“Indeed I’m not. Why, I always supposed everyone thought in colours. It must be very tiresome if you don’t.”

“When you think of me what colour is it?” asked Peter curiously.

“Yellow,” answered the Story Girl promptly. “And Cecily is a sweet pink, like those mayflowers, and Sara Ray is very pale blue, and Dan is red and Felix is yellow, like Peter, and Bev is striped.”

“What colour am I?” asked Felicity, amid the laughter at my expense.

“You’re—you’re like a rainbow,” answered the Story Girl rather reluctantly. She had to be honest, but she would rather not have complimented Felicity. “And you needn’t laugh at Bev. His stripes are beautiful. It isn’t HE that is striped. It’s just the THOUGHT of him. Peg Bowen is a queer sort of yellowish green and the Awkward Man is lilac. Aunt Olivia is pansy-purple mixed with gold, and Uncle Roger is navy blue.”

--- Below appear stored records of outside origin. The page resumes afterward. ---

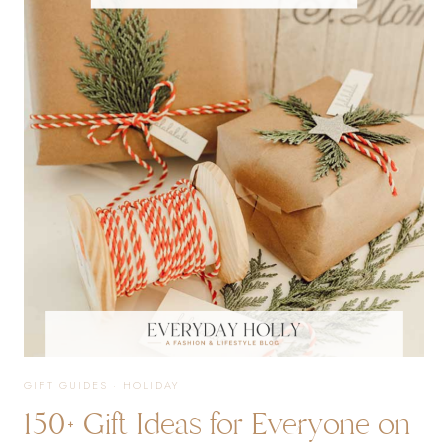
100+
GIFT
IDEAS
GIFT GUIDES
·
HOLIDAY
150+ Gift Ideas for Everyone on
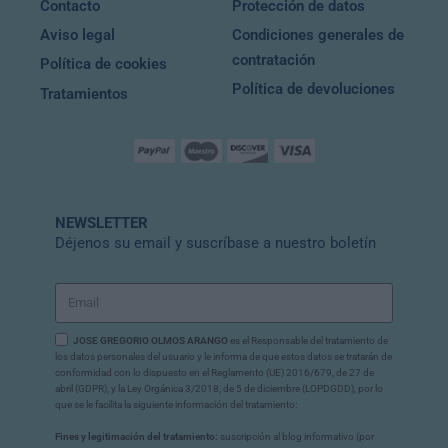
Contacto
Protección de datos
Aviso legal
Condiciones generales de
contratación
Política de cookies
Política de devoluciones
Tratamientos
NEWSLETTER
Déjenos su email y suscríbase a nuestro boletín
JOSE GREGORIO OLMOS ARANGO
es el Responsable del tratamiento de
los datos personales del usuario y le informa de que estos datos se tratarán de
conformidad con lo dispuesto en el Reglamento (UE) 2016/679, de 27 de
abril (GDPR), y la Ley Orgánica 3/2018, de 5 de diciembre (LOPDGDD), por lo
que se le facilita la siguiente información del tratamiento:
Fines y legitimación del tratamiento:
suscripción al blog informativo (por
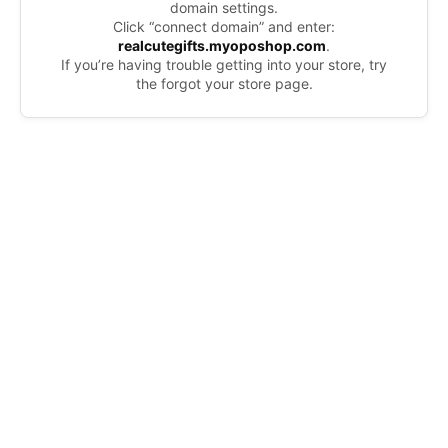
domain settings.
Click “connect domain” and enter:
realcutegifts.myoposhop.com
.
If you’re having trouble getting into your store, try
the forgot your store page.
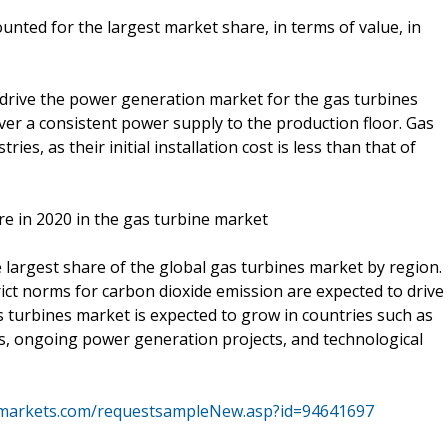
nted for the largest market share, in terms of value, in
o drive the power generation market for the gas turbines
liver a consistent power supply to the production floor. Gas
es, as their initial installation cost is less than that of
re in 2020 in the gas turbine market
e largest share of the global gas turbines market by region.
rict norms for carbon dioxide emission are expected to drive
as turbines market is expected to grow in countries such as
ns, ongoing power generation projects, and technological
markets.com/requestsampleNew.asp?id=94641697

“I never heard such nonsense,” declared Felicity. The rest of us were rather inclined to agree with her for once. We thought the Story Girl was making fun of us. But I believe she really had a strange gift of thinking in colours. In later years, when we were grown up, she told me of it again. She said that everything had colour in her thought; the months of the year ran through all the tints of the spectrum, the days of the week were arrayed as Solomon in his glory, morning was golden, noon orange, evening crystal blue, and night violet. Every idea came to her mind robed in its own especial hue. Perhaps that was why her voice and words had such a charm, conveying to the listeners’ perception such fine shadings of meaning and tint and music.

“Well, let’s go and have something to eat,” suggested Dan. “What colour is eating, Sara?”

“Golden brown, just the colour of a molasses cooky,” laughed the Story Girl.

We sat on the ferny bank of the pool and ate of the generous basket Aunt Janet had provided, with appetites sharpened by the keen spring air and our wilderness rovings. Felicity had made some very nice sandwiches of ham which we all appreciated except Dan, who declared he didn’t like things minced up and dug out of the basket a chunk of boiled pork which he proceeded to saw up with a jack-knife and devour with gusto.

“I told ma to put this in for me. There’s some CHEW to it,” he said.